Todd explained that he has been unable to find water in Newport that is of the quantity and quality that the district requires.

He explained that water was found six miles out of town but that the regulations and cost to tap into it – about $1 million per mile – would make the option unacceptable.

The district has even sent divers into Nokomis Pond to locate the springs feeding it. “They found two locations, about 50 feet apart, with bubbles, but we don’t know if those are oxygen or not,” Todd said.

If they are oxygen, the district would like to look at the option of piping directly into the spring to increase water quality.

“But the time frame we are under won’t allow it,” Todd said. The consent agreement requires that a new source be found or a new filtration system be in place by 2008 or 2009.

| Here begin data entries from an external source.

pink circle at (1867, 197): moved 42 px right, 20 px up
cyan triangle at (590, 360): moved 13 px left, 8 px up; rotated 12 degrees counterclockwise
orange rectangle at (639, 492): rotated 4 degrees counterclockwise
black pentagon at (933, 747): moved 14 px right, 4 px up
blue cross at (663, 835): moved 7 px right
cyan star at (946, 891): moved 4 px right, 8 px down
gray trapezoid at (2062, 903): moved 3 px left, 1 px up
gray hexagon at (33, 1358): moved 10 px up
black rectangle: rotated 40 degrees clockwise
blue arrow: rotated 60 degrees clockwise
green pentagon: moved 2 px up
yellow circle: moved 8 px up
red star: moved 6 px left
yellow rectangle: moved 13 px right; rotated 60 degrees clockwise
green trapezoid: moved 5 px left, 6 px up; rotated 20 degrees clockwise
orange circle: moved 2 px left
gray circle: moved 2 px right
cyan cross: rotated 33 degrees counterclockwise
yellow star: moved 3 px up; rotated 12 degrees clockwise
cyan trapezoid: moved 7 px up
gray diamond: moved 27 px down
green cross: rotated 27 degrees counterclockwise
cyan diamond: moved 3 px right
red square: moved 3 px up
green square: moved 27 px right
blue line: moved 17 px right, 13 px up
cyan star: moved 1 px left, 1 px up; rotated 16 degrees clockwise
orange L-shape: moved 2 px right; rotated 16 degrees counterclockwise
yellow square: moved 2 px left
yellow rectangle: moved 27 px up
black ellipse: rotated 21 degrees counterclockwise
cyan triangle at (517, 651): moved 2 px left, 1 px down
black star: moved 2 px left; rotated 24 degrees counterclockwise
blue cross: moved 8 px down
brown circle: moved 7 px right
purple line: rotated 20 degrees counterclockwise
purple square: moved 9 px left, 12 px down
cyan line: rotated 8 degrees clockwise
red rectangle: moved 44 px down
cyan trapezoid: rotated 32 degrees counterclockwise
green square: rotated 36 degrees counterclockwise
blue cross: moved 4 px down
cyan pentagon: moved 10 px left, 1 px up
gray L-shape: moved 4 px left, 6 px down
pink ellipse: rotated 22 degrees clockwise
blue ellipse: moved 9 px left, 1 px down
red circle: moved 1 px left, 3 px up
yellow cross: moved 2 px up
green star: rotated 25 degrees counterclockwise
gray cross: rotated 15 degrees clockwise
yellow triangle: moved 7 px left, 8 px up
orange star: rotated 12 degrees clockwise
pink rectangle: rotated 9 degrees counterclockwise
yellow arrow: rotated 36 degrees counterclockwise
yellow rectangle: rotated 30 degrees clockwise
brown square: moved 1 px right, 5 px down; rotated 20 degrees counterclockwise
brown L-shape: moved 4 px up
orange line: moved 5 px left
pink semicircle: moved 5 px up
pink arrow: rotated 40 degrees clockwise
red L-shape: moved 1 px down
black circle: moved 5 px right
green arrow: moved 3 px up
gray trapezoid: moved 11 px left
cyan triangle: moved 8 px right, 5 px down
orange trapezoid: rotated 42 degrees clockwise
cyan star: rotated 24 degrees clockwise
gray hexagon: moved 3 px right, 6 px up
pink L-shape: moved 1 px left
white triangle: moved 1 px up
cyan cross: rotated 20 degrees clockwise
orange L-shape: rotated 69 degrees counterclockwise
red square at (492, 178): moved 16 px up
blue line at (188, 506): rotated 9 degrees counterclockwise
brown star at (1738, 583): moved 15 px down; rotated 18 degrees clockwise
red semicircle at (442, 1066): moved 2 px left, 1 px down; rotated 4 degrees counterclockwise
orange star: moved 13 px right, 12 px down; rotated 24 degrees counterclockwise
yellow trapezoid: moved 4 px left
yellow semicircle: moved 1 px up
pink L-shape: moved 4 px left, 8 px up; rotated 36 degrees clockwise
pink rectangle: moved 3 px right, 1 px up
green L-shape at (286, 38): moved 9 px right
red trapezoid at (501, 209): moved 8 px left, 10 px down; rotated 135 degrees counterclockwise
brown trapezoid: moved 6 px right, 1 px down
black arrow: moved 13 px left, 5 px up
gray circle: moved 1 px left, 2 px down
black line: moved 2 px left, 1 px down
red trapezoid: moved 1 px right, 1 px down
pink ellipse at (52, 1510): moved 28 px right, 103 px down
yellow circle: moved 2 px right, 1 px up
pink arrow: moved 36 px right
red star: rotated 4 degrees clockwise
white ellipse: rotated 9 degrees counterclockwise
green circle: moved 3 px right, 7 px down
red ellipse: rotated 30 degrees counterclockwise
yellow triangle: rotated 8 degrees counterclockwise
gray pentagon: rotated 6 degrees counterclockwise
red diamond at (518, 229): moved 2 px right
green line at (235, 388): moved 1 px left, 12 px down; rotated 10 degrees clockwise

Several residents questioned the quality of the water and asked if the rate hike would guarantee better water. Todd said no. “I see the color of your water,” he said. “There are times it looks like tea. I can promise you that even without the consent order, this board would try to improve the water quality.”

NWD trustee George Phelps said the biggest challenge was looking ahead and trying to determine what level of testing the federal government would require in the future.

“We must deal with today’s technology,” he said, “and we have narrowed the possibility to three types [of filtration systems].” A new system could cost between $1 million and $3 million dollars.

Steve Levy, executive director of Maine Rural Water Association and the moderator of the hearing, explained that the best case scenario is that the new system would make the next rate increase smaller than the one currently being asked for.

Al Worden, chairman of the Newport Board of Selectmen, pointed out that the rate hike could mean $38,000 more in hydrant rental fees for the town.

He said that with LD 1 and the cap it places on town budgets, Newport will be forced to cut something out of its budget if the water rate increase goes through.

“We are already at the bottom,” Worden said. “We don’t pad our budget, so we have nothing to play with.”

Following Thursday’s public hearing, the rate hike request now goes to the Maine Public Utilities Commission for ratification.